§ **TASK REQUIREMENTS**
1. According to the keynote transcript, which publication did Mike Lazaridis give an interview to in December?
2. Print a passage of the keynote transcript word for word. Start at the words "<A – Mike Lazaridis>: Well." and stop after the words "those are differentiated.".

§ **SELECTED EXTRACT**
Segment Open
In an effort to clarify the situation at hand, here are some excertps from the transcript from the TD Newcrest keynote:

Transcript excerpt #1

<Q>: Let me move on to one more. In December, you gave an interview to the Financial Post, there was a really interesting paragraph that you talked about handling devices and you raised a lot of good questions about their value in what they would accomplish. You didn’t really spend as much time, I think as everyone here would want, if you want to answer me, and it was a shorter interview. Maybe you can answer some of those questions now, the markets evolved a little bit, there’s been some product announcements. What are your thoughts about that type of form factor?

<A – Mike Lazaridis>: Well. The trends we’ve been following have been an -- there’s been, over the last three to four years, organizations have discovered the value of smartphones clearly, and that’s why we’re here, and that’s what we’re talking. And smartphones are always starting to space the need for laptops, but not all laptops, and not all needs. And I know that there are risks organizations that ask their customers when they join, when get hired, do you want a smartphone or a laptop very few get the opportunity to have both. So I think that’s an important thing, those are differentiated.

So the question you have ask yourself is when it comes to tablet, what market or what opportunities still it’s solving, what problem is it solving, and is it just a replacement laptop. I think that’s a difficult one to judge. But I think again if you look at what’s happening with smartphones are getting bigger, screens are getting bigger and getting more powerful and faster CPUs, more memory, we go in the 4G networks, we’ve got Wi-Fi, it’s just got everything, the operating systems are becoming more, more powerful, the tools are becoming more, more powerful, more applications are being developed, and are being used in more and more both enterprise and consumer spaces. So, I think at this point if you have to take the whole thing into consideration, you can’t say what’s the market for tablets in exclusion of the other devices, you have to put the whole thing together and I don’t think it’s that clear yet.

Excerpt #2

<Q>: In the consumer market, it seems like, in the smartphones, especially, there is a line to be drawn between QWERTY and touchscreen, and you dominate in the QWERTY space. And I wondered what you think -- I think the audience by watching, what do you think about the touchscreen form factor and how that needs to evolve and what do you think you need to do?
Segment Closed
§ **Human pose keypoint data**
Segment Open
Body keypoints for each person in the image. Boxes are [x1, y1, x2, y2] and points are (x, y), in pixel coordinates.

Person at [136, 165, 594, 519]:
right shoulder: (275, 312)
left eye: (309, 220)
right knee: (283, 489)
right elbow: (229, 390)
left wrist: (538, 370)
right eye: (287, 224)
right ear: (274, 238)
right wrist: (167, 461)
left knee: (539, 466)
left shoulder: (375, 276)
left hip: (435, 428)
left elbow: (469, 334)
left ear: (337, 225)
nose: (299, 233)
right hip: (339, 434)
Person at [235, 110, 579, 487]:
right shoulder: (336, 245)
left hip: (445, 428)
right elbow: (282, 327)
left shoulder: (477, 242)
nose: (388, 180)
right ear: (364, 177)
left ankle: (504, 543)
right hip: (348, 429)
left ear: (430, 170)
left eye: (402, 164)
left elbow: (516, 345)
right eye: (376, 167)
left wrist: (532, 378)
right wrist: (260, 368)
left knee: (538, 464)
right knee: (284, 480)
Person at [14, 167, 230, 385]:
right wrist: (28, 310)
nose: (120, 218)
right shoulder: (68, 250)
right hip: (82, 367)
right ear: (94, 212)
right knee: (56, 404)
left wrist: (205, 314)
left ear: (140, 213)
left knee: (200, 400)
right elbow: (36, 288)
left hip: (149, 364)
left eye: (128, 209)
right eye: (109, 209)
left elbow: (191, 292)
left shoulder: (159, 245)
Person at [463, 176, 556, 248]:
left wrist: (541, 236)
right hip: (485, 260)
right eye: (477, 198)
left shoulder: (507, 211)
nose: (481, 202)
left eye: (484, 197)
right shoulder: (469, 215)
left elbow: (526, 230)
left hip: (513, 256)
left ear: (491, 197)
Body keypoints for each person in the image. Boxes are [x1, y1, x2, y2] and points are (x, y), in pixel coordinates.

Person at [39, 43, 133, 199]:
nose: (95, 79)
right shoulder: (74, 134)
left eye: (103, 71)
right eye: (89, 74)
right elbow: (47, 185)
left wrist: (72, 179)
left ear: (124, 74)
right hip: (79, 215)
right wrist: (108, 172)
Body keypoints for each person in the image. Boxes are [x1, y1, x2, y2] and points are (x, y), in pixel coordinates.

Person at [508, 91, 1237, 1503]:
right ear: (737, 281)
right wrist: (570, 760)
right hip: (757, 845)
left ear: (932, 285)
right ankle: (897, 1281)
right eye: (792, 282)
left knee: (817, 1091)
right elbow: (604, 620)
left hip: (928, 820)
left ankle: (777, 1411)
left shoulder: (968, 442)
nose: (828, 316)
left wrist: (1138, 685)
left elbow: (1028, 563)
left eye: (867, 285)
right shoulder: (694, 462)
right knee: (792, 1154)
Segment Closed
§ **OUTPUTS BY TASK**
1. The Financial Post.

2.
<A – Mike Lazaridis>: Well. The trends we’ve been following have been an -- there’s been, over the last three to four years, organizations have discovered the value of smartphones clearly, and that’s why we’re here, and that’s what we’re talking. And smartphones are always starting to space the need for laptops, but not all laptops, and not all needs. And I know that there are risks organizations that ask their customers when they join, when get hired, do you want a smartphone or a laptop very few get the opportunity to have both. So I think that’s an important thing, those are differentiated.